Evening

Evening in its primary meaning is the period of the day between afternoon and night. Though the term is subjective, evening is typically understood to begin just before dusk, when temperatures begin to fall, and last until just after nightfall, when complete darkness has been reached.

Companies often use the time of 5:00 pm to mark the beginning of the evening, for example with evening telephone call rates.

Informally, the term "evening" is used in place of "night", especially in the context of an event which takes place over the course of said "evening".

In the vernacular of at least parts of the rural American South (notably Appalachia) and in some British dialects, "evening" ( /ˈiːvnɪn/) is used to mean "afternoon", as the main meal of the day, dinner, traditionally has occurred at midday. While the exact meaning of the word in this sense is subject to interpretation, "evening" in the rural American South usually has been thought of as beginning at about noon and extending roughly until sunset or suppertime.

Famous quotes containing the word evening:

    Much we buy each market day,
    More still obtain:
    All, all is carried home
    By slow evening train.
    Philip Larkin (1922–1986)

    Television ... helps blur the distinction between framed and unframed reality. Whereas going to the movies necessarily entails leaving one’s ordinary surroundings, soap operas are in fact spatially inseparable from the rest of one’s life.
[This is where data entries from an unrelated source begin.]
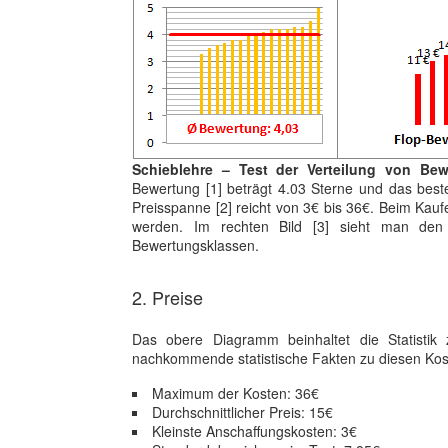
Schieblehre – Test der Verteilung von Bew
Bewertung [1] beträgt 4.03 Sterne und das best
Preisspanne [2] reicht von 3€ bis 36€. Beim Kauf
werden. Im rechten Bild [3] sieht man den 
Bewertungsklassen.
2. Preise
Das obere Diagramm beinhaltet die Statisti
nachkommende statistische Fakten zu diesen Kost
Maximum der Kosten: 36€
Durchschnittlicher Preis: 15€
Kleinste Anschaffungskosten: 3€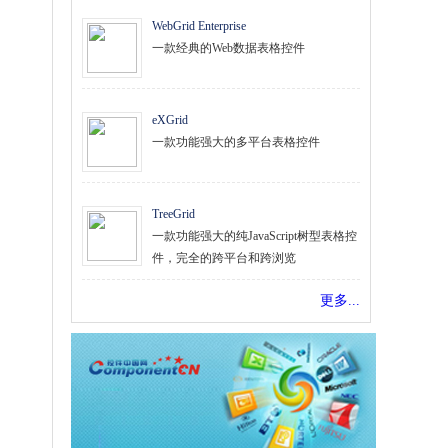
WebGrid Enterprise
一款经典的Web数据表格控件
eXGrid
一款功能强大的多平台表格控件
TreeGrid
一款功能强大的纯JavaScript树型表格控
件，完全的跨平台和跨浏览
更多...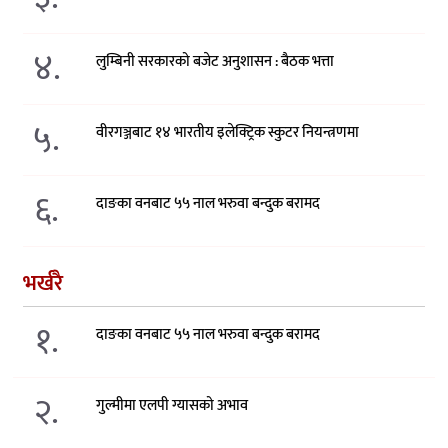
४.
लुम्बिनी सरकारको बजेट अनुशासन : बैठक भत्ता
५.
वीरगञ्जबाट १४ भारतीय इलेक्ट्रिक स्कुटर नियन्त्रणमा
६.
दाङका वनबाट ५५ नाल भरुवा बन्दुक बरामद
भर्खरै
१.
दाङका वनबाट ५५ नाल भरुवा बन्दुक बरामद
२.
गुल्मीमा एलपी ग्यासको अभाव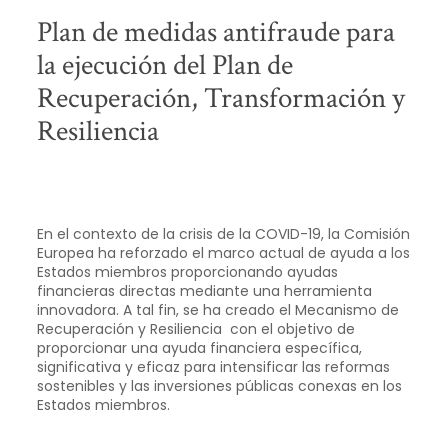
Plan de medidas antifraude para
la ejecución del Plan de
Recuperación, Transformación y
Resiliencia
En el contexto de la crisis de la COVID-19, la Comisión
Europea ha reforzado el marco actual de ayuda a los
Estados miembros proporcionando ayudas
financieras directas mediante una herramienta
innovadora. A tal fin, se ha creado el Mecanismo de
Recuperación y Resiliencia con el objetivo de
proporcionar una ayuda financiera específica,
significativa y eficaz para intensificar las reformas
sostenibles y las inversiones públicas conexas en los
Estados miembros.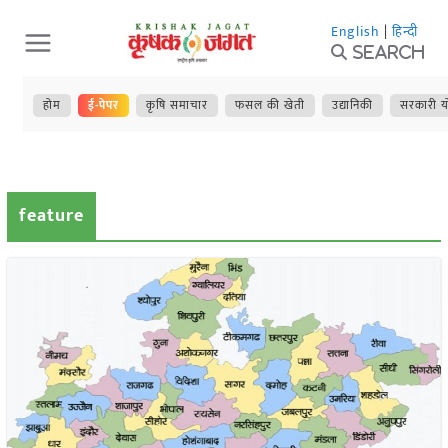
Skip
English
|
हिन्दी
to
Search
content
होम
ई-पेपर
कृषि समाचार
फसल की खेती
उद्यानिकी
सरकारी य
feature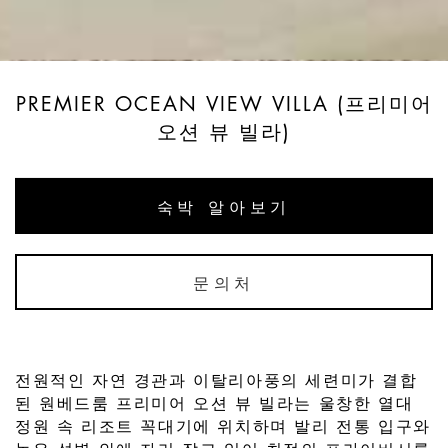
PREMIER OCEAN VIEW VILLA (프리미어
오션 뷰 빌라)
숙박 알아보기
문의처
전원적인 자연 경관과 이탈리아풍의 세련미가 결합
된 원베드룸 프리미어 오션 뷰 빌라는 울창한 열대
정원 속 리조트 꼭대기에 위치하며 발리 전통 입구와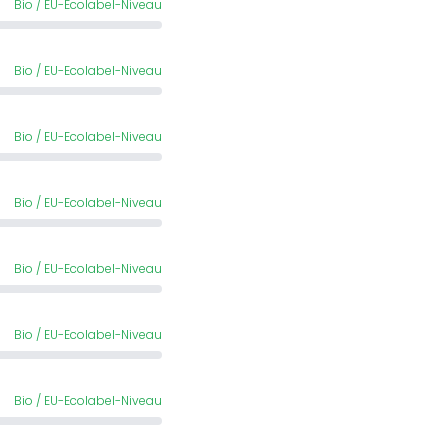
Bio / EU-Ecolabel-Niveau
Bio / EU-Ecolabel-Niveau
Bio / EU-Ecolabel-Niveau
Bio / EU-Ecolabel-Niveau
Bio / EU-Ecolabel-Niveau
Bio / EU-Ecolabel-Niveau
Bio / EU-Ecolabel-Niveau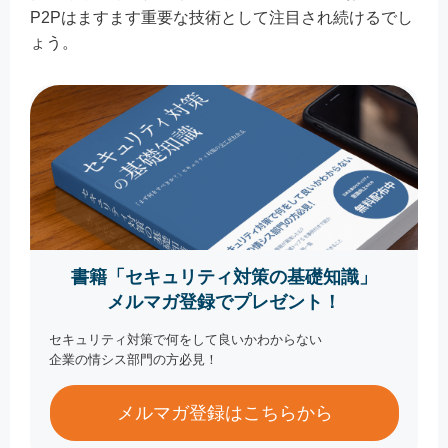
P2Pはますます重要な技術として注目され続けるでし
ょう。
書籍「セキュリティ対策の基礎知識」
メルマガ登録でプレゼント！
セキュリティ対策で何をして良いかわからない
企業の情シス部門の方必見！
メルマガ登録はこちらから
In homes where television is on most of the time, they are also temporally integrated into one’s “real” life and, unlike the experience of going out in the evening to see a show, may not even interrupt its regular flow.
    Eviatar Zerubavel, U.S. sociologist, educator. The Fine Line: Making Distinctions in Everyday Life, ch. 5, University of Chicago Press (1991)

    Another evening wasted! I begin
    Writing the envelope, and a bitter smoke
    Of self-contempt, of boredom too, ascends.
    What use is an endearment and a joke?